晚上没睡好,再加上贴身私藏的金饰被老尼姑占据,桑雪心情糟糕到了极致。

一清早,寺中众尼齐聚大殿晨坐诵经。

桑雪既然是来修行的,当然也要跟着诵经。

静尘存了心刁难,一眼便锁定了角落里歪歪扭扭的桑雪。

她走到桑雪跟前,刻意拔高声调苛责道:“入寺修行,最忌心浮气躁、身姿松散!”

“你昨日初入佛门,便一身浮华不散,坐姿歪斜、眼神飘忽,一看便是六根不净、无心祈福!这般态度,如何能为大行太子超度?”

此话一出,大殿诵经声音小了很多。

众人回头看向这位昔日的太子妃。

虽然昨夜没睡好,也不影响她娇嫩的面容。

同样素净的尼姑袍穿在她身上,反而衬得更加娇嫩欲滴,让人无法转移视线。

这样的美人,真的会一辈子待在这种地方吗?

众人见状,心思各异。

桑雪抬眸,厌恶地道:“师太慎言。”

静尘冷笑:“你还敢还嘴?”

随即又道:“既然来到了我的地盘,我劝你早点忘记前尘往事,否则有你好果子吃!”

皇家寺庙,也有不少犯了错的妃嫔被罚到这里,孤老终生。

虽然说像桑雪这样身份的贵人是头一例,但静尘并不害怕。

正在洋洋得意的静尘,就听桑雪道:“我是奉陛下谕旨入寺带发清修,为大行太子祈福。纵然入了佛门,我亦是皇家亲封的太子妃,是皇室之人。”

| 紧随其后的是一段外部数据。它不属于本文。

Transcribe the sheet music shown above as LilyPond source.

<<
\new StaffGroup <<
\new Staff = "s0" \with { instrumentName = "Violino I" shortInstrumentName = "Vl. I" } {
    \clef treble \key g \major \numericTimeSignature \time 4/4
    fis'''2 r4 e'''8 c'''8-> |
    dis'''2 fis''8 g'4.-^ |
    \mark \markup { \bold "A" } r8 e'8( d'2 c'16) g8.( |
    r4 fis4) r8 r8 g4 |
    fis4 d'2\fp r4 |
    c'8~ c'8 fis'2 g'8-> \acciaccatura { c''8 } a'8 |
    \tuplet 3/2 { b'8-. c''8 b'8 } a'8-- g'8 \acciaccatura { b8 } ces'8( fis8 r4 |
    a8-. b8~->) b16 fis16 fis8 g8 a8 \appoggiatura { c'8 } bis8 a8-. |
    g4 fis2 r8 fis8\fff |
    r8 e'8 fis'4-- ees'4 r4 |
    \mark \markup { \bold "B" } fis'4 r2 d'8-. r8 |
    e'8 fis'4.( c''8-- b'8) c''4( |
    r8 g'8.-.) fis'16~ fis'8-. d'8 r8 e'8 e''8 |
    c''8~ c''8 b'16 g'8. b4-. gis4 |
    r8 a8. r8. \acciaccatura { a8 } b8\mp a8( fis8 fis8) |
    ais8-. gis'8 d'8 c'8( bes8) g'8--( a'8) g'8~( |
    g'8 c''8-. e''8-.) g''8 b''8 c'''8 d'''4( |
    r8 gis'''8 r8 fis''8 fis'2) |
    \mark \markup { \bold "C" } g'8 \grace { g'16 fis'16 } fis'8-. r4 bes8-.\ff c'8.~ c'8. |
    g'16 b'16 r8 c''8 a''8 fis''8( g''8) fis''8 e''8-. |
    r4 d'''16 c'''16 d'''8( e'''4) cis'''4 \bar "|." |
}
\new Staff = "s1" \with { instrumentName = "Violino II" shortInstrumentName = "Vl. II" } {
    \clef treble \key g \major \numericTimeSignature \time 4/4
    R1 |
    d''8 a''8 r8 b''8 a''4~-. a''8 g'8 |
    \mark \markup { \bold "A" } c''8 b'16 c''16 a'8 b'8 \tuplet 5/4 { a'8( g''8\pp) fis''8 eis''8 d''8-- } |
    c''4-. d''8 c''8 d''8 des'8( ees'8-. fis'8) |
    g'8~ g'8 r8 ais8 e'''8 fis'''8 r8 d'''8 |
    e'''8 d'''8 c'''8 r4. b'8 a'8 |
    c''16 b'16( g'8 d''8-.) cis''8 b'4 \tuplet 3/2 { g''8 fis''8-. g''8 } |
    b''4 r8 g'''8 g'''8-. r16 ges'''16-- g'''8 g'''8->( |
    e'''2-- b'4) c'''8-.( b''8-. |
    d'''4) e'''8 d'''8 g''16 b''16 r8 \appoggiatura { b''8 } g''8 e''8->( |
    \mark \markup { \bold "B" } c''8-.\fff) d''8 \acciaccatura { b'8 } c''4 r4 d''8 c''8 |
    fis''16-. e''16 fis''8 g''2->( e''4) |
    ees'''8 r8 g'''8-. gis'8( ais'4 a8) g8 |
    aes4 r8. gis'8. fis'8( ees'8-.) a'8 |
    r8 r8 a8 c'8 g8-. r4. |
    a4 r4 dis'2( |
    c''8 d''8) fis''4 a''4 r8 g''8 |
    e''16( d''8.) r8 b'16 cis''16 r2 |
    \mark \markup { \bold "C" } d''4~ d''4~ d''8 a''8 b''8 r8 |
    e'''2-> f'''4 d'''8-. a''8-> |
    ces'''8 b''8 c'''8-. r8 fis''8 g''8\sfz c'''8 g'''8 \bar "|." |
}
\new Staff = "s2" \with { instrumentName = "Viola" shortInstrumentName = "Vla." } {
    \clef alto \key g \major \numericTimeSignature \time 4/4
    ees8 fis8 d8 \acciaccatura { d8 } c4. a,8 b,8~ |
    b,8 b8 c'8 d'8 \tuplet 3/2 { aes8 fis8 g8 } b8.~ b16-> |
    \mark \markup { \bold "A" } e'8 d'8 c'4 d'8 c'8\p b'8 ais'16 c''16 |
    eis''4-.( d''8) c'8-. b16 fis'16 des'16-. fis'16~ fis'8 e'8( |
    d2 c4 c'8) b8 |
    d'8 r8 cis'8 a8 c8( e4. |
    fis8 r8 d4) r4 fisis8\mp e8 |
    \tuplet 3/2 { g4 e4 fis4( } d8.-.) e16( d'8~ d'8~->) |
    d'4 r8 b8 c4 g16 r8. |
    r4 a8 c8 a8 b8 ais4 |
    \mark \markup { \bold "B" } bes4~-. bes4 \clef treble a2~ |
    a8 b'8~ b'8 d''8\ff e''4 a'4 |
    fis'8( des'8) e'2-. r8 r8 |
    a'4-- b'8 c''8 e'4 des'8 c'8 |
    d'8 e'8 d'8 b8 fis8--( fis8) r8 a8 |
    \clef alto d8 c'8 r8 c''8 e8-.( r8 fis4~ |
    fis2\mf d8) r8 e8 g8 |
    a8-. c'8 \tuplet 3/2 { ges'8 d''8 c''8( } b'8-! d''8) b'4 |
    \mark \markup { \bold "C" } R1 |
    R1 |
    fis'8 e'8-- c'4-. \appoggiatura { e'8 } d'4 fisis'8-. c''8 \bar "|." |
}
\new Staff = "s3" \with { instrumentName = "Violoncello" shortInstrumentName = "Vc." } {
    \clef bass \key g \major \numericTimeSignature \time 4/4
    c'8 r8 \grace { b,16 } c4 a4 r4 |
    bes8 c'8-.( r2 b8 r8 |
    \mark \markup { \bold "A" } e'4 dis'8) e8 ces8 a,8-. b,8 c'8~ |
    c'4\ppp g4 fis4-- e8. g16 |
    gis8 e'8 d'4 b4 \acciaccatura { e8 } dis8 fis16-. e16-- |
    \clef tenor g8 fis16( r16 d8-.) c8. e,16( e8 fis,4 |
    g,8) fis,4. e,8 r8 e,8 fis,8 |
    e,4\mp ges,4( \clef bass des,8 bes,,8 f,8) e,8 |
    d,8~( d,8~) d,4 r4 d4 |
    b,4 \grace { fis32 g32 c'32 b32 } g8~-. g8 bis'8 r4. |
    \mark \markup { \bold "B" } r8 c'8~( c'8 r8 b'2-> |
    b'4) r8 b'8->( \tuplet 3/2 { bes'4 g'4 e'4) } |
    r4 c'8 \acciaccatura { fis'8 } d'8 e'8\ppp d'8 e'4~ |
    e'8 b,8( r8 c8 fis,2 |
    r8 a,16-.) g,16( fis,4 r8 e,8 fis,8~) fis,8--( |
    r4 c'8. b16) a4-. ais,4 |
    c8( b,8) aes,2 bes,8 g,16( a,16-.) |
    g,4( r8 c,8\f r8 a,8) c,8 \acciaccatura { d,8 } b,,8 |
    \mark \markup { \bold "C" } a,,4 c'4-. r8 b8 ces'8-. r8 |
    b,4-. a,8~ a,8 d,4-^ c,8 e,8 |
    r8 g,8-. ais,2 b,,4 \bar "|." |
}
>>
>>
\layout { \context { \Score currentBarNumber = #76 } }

“你不过一介寺庙师太,胆敢肆意苛责、刻意刁难朝廷御赐之人,便是当众轻辱皇室、藐视圣谕!”

满殿尼姑瞬间噤声。

过了片刻,有人小声提醒静尘:“她说得对啊,静尘,我劝你还是收敛一些吧。”

静尘脸色一白,又气又慌,硬着头皮强辩:“我只是教你守寺规、修静心,何来轻辱皇室之说?”

桑雪冷哼一声:“修行修的是心,不是刻意刁难折辱人。我性子刚烈,最受不得半分委屈。”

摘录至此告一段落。